[Saved data entries]
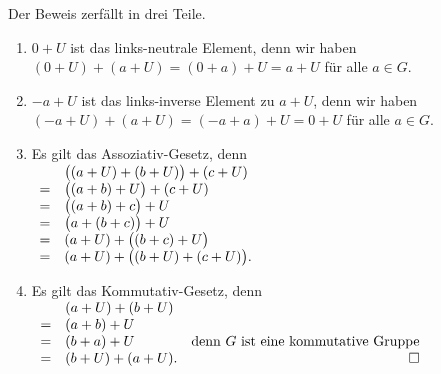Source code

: \proof
Der Beweis zerfällt in drei Teile.
\begin{enumerate}
\item $0 + U$ ist das links-neutrale Element, denn wir haben
      \\[0.2cm]
      \hspace*{1.3cm}
      $(0 + U) + (a + U) = (0 + a) + U = a + U$ \quad für alle $a \in G$.
\item $-a + U$ ist das links-inverse Element zu $a + U$, denn wir haben
      \\[0.2cm]
      \hspace*{1.3cm}
      $(-a + U) + (a + U) = (-a + a) + U = 0 + U$ \quad für alle $a \in G$.
\item Es gilt das Assoziativ-Gesetz, denn
      \\[0.2cm]
      \hspace*{1.3cm}
      $
      \begin{array}[t]{cl}
        & \bigl((a + U) + (b + U)\bigr) + (c + U)   \\
      = & \bigl((a + b) + U\bigr) + (c + U)         \\
      = & \bigl((a + b) + c\bigr) + U               \\
      = & \bigl(a + (b + c)\bigr) + U               \\
      = & (a + U) + \bigl((b + c) + U\bigr)         \\
      = & (a + U) + \bigl((b + U) + (c + U)\bigr).  \\
      \end{array}
      $
\item Es gilt das Kommutativ-Gesetz, denn
      \\[0.2cm]
      \hspace*{1.3cm}
      $
      \begin{array}[t]{cll}
        & (a + U) + (b + U) \\
      = & (a + b) + U       \\
      = & (b + a) + U & \mbox{denn $G$ ist eine kommutative Gruppe} \\
      = & (b + U) + (a + U). & \hspace*{\fill} \Box
      \end{array}
      $
\end{enumerate}
\pagebreak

#### TASK PROMPT
Output consists of exactly the lines from the one containing "das Kommutativ-Gesetz, denn" to the end of the records above, retyped without change and with nothing extra.

#### RESPONSE
\item Es gilt das Kommutativ-Gesetz, denn
      \\[0.2cm]
      \hspace*{1.3cm}
      $
      \begin{array}[t]{cll}
        & (a + U) + (b + U) \\
      = & (a + b) + U       \\
      = & (b + a) + U & \mbox{denn $G$ ist eine kommutative Gruppe} \\
      = & (b + U) + (a + U). & \hspace*{\fill} \Box
      \end{array}
      $
\end{enumerate}
\pagebreak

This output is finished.